Begin DATA PROVIDED
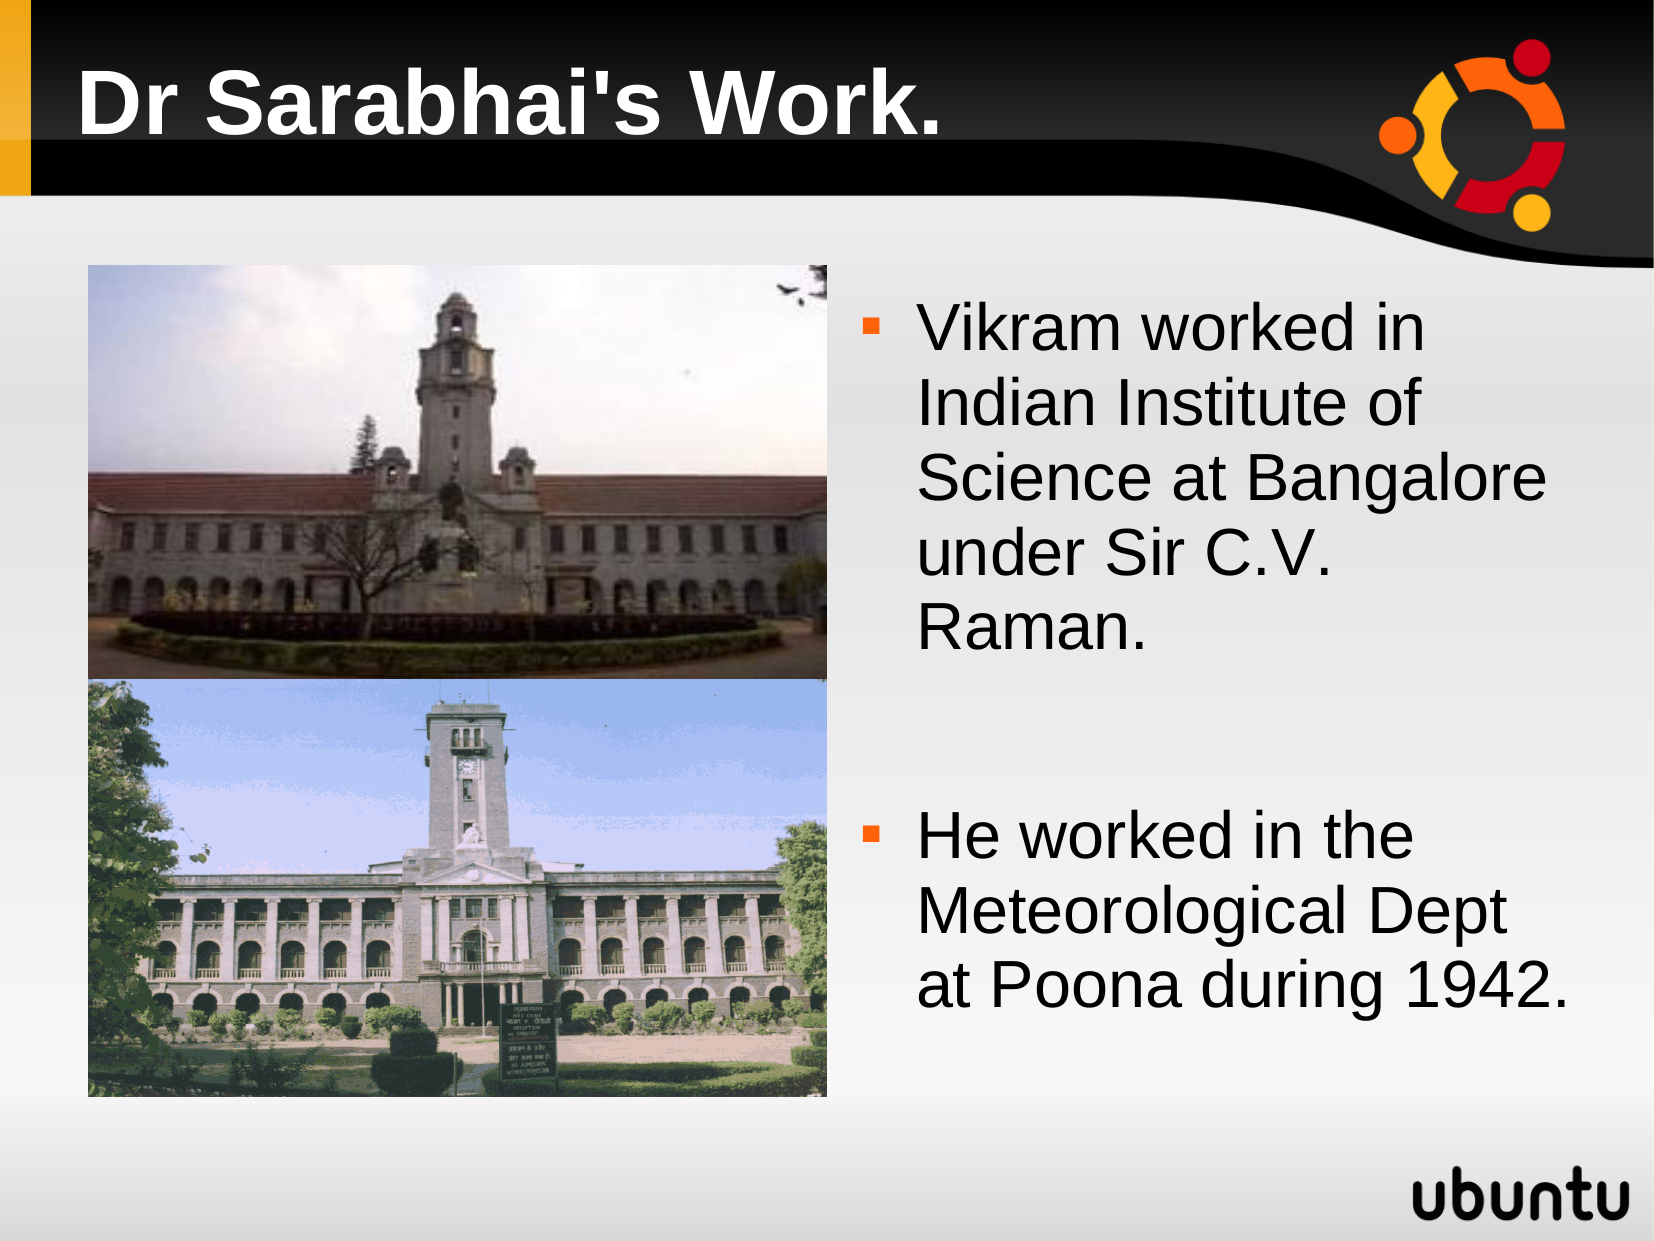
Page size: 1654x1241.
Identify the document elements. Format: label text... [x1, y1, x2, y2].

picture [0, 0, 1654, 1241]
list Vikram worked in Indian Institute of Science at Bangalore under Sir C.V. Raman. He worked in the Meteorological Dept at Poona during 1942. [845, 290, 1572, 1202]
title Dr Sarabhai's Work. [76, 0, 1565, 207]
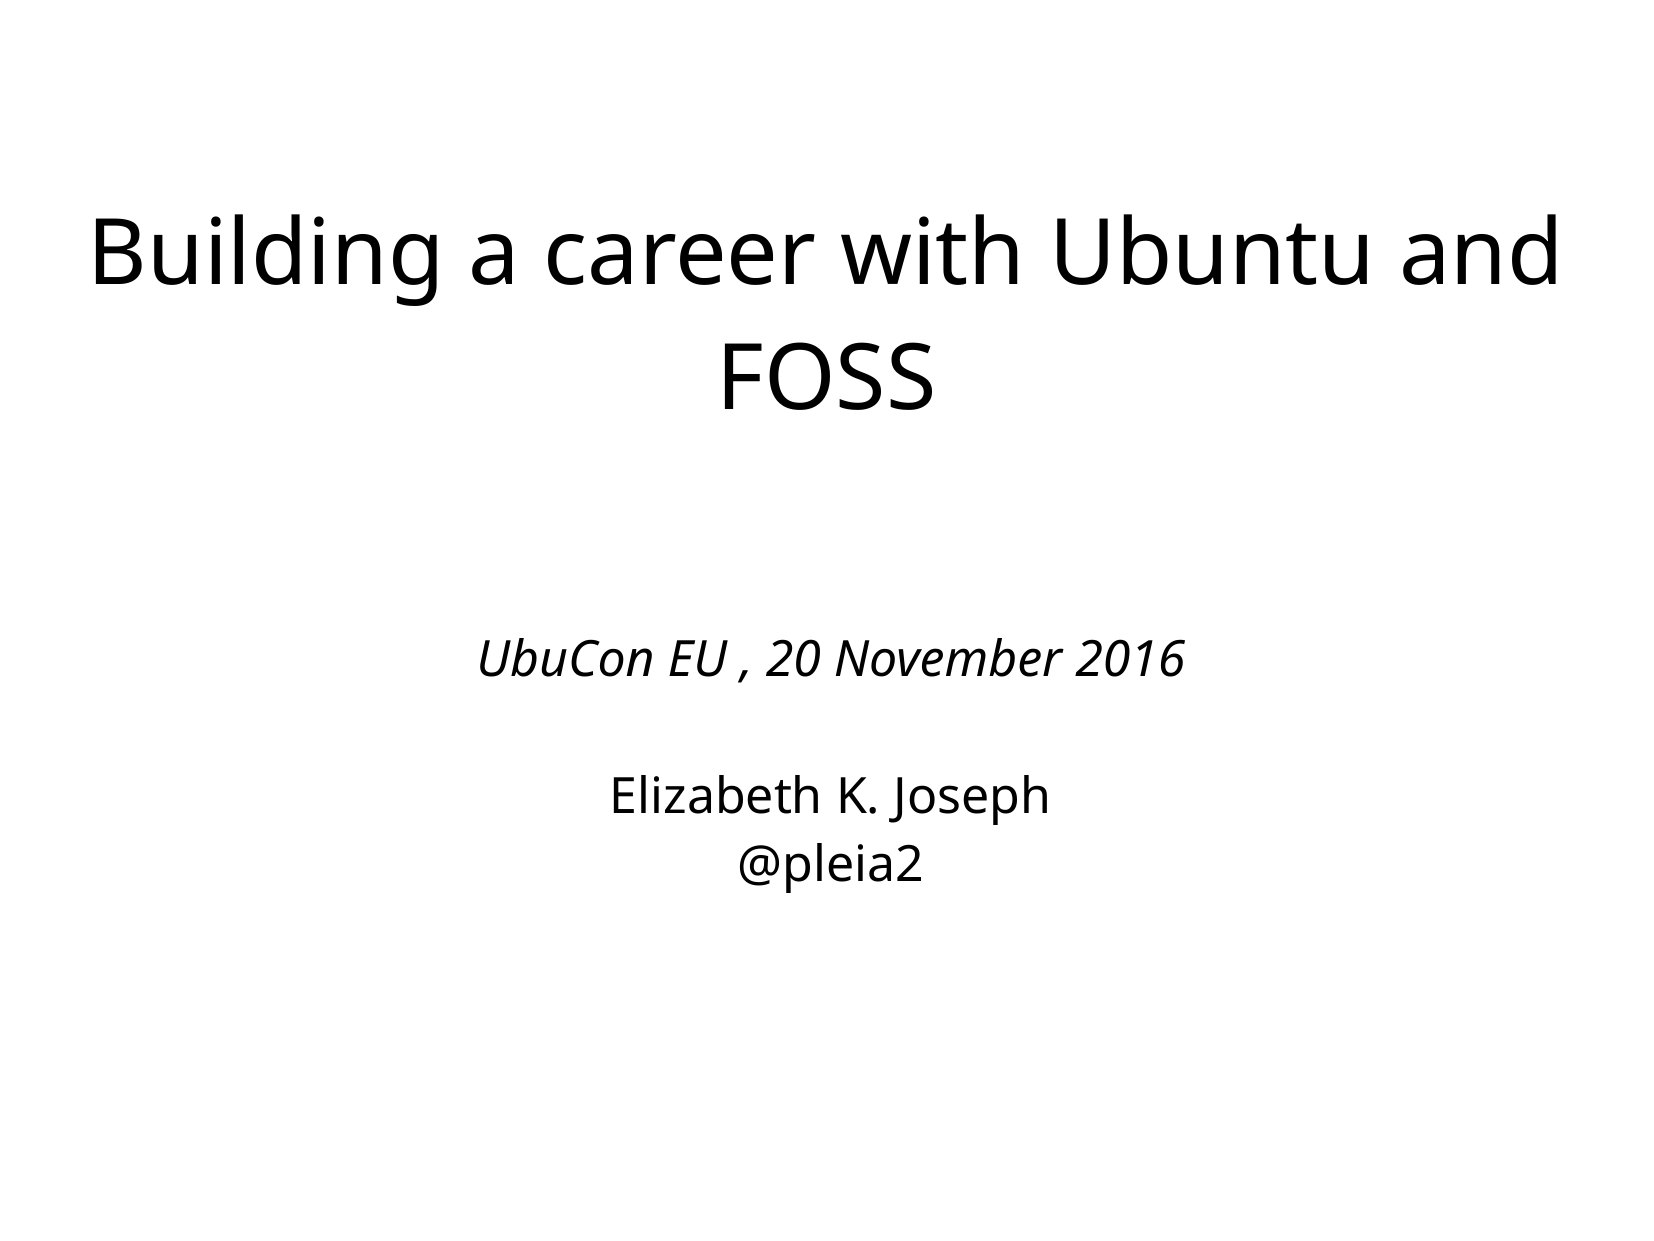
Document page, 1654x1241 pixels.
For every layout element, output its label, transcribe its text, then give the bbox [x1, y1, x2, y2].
End DATA PROVIDED
> TASK GOAL: Count the lines in the listing that contain the string "label", treating case as significant, and give only the number.

> SOLUTION TO THIS TASK: 2